Yvette nickte begeistert, und sie setzten sich ans Piano. »Schau her, dies ist das mittlere C.«

So fand Colette die beiden vor, als sie den Wohnraum betrat. Sie lächelte zufrieden.

Als Yvette von der ersten Lektion genug hatte, brachte Charmaine sie zurück ins Kinderzimmer und bestand dann auf einer Führung durch das Haus. Sie staunte nicht schlecht über das, was die Mädchen ihr zeigten. Besonders über das Wasserklo am oberen Ende der Treppe zum Südflügel und das eine Etage tiefer. Sowohl die Toiletten als auch die Waschbecken waren an ein Wassersystem angeschlossen, das der Großvater der Mädchen beim Bau des Herrenhauses entworfen hatte. Das Regenwasser wurde vom Dach in eine Zisterne über der Toilette abgeleitet. Als Yvette einen Pumpenschwengel betätigte und daraufhin ein Schwall Wasser durchs Klo rauschte, sprang Charmaine erschrocken einen Schritt zurück. Die Mädchen lachten begeistert. »Haben Sie noch nie ein Spülklo gesehen?« Ein solches jedenfalls nicht. Nicht einmal die Harringtons besaßen ein solch modernes Badezimmer.
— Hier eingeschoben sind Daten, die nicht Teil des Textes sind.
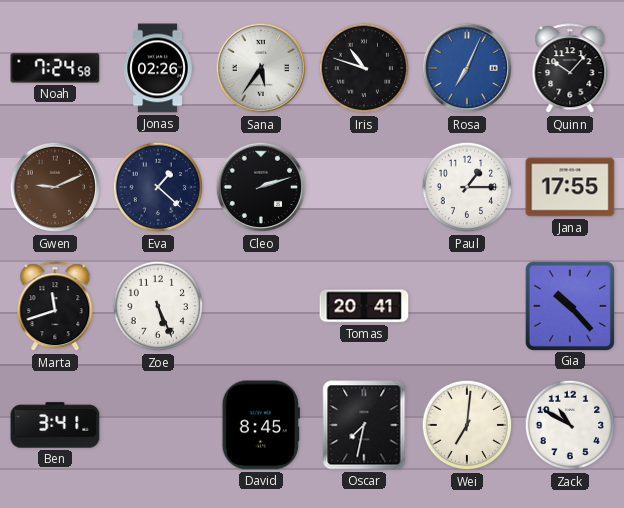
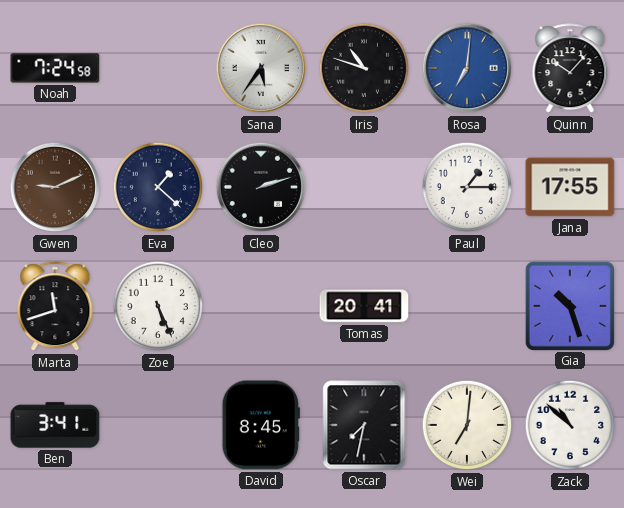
Jonas: 02:26 -> none
Rosa: 7:04 -> 7:01
Gia: 10:23 -> 10:27
Zack: 10:50 -> 10:52
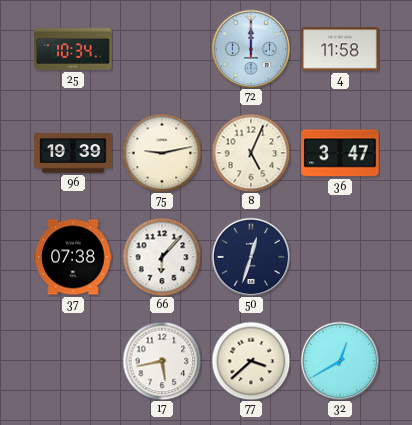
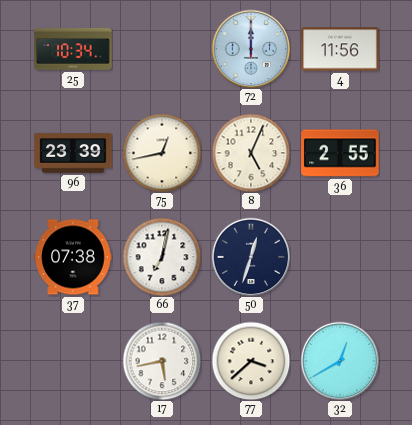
4: 11:58 -> 11:56
96: 19:39 -> 23:39
75: 9:13 -> 12:43
36: 3:47 -> 2:55
66: 6:07 -> 7:02
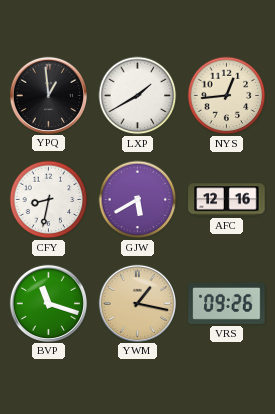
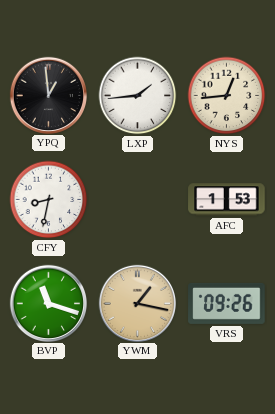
LXP: 1:40 -> 1:44
GJW: 5:40 -> none
AFC: 12:16 -> 1:53
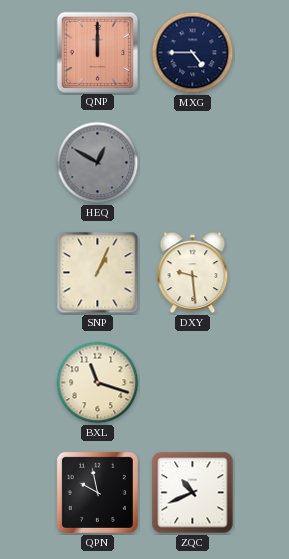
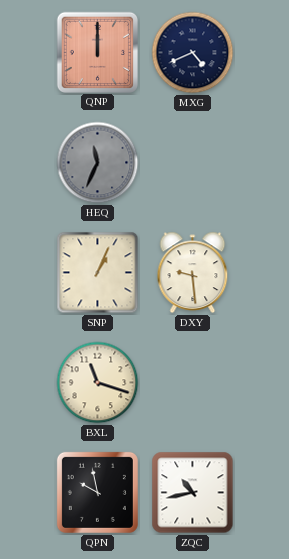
MXG: 4:45 -> 4:41
HEQ: 12:50 -> 11:34
ZQC: 10:41 -> 10:43
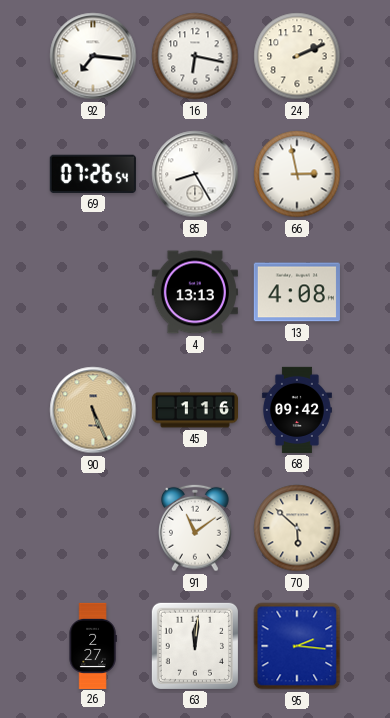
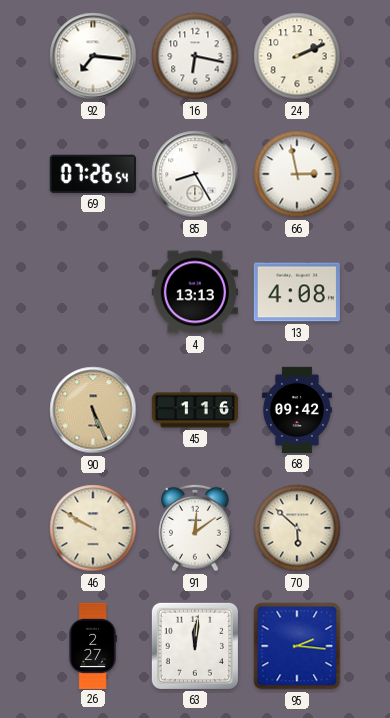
46: none -> 9:50
91: 11:09 -> 12:09
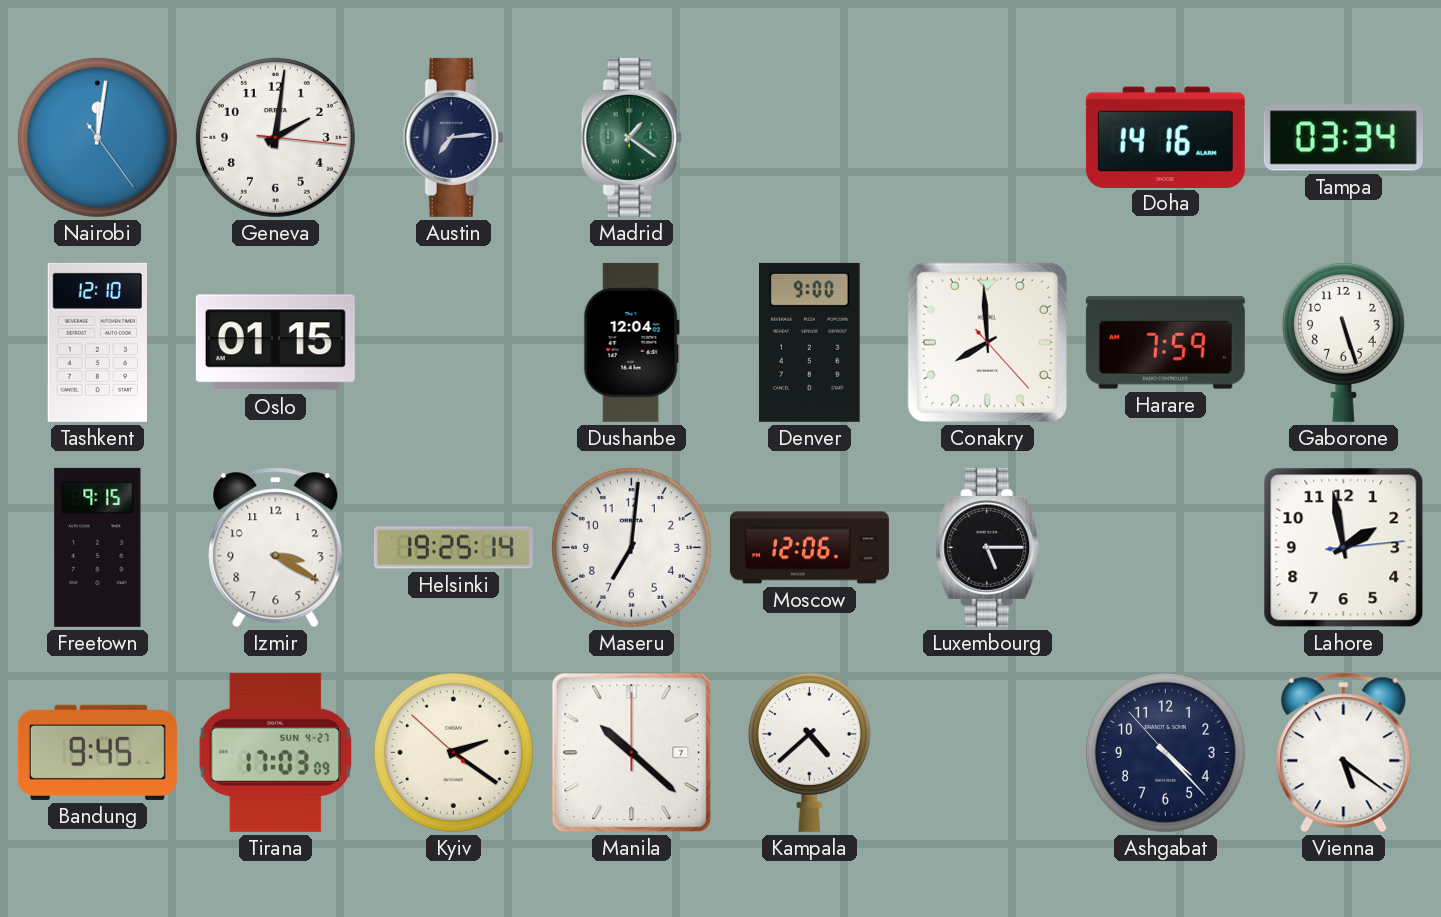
Im Erdgeschoss zeigten die Zwillinge Charmaine den riesigen Ball- und Bankettsaal, der den gesamten Südflügel einnahm. Ihre Schritte hallten durch den Raum, als sie ihn auf dem Weg zur kleinen Kapelle durchquerten. Das kleine Gebäude aus Stein wurde erst vor acht Jahren errichtet und scherte als einziger Teil aus der strengen Symmetrie des Herrenhauses aus.

Als Nächstes führten die Mädchen ihre Gouvernante in den Garten, der den Hof zwischen Nord- und Südflügel ausfüllte. Frederics Vater hatte einen Gärtner beauftragt und diesen geschlossenen Raum mit Büschen und exotischen Blüten bepflanzen lassen. Heute kümmerten sich Travis und Gladys darum. Unter überhängenden Zweigen, besetzt mit feuerroten Blüten, und dem Blütenmeer der Frangipanibäume in dunklem Orange, Weiß, Pink und Gelb herrschte süß duftende Kühle. Entlang der gepflasterten Wege luden Marmorbänke zum Verweilen ein, damit man sich an der Schönheit des Gartens und der Zartheit seiner Blütenpracht erfreuen konnte. Die Mitte der Anlage zierte ein Springbrunnen, dessen Fontäne in ein Marmorbecken fiel und von dort in immer größere Becken hinabplätscherte.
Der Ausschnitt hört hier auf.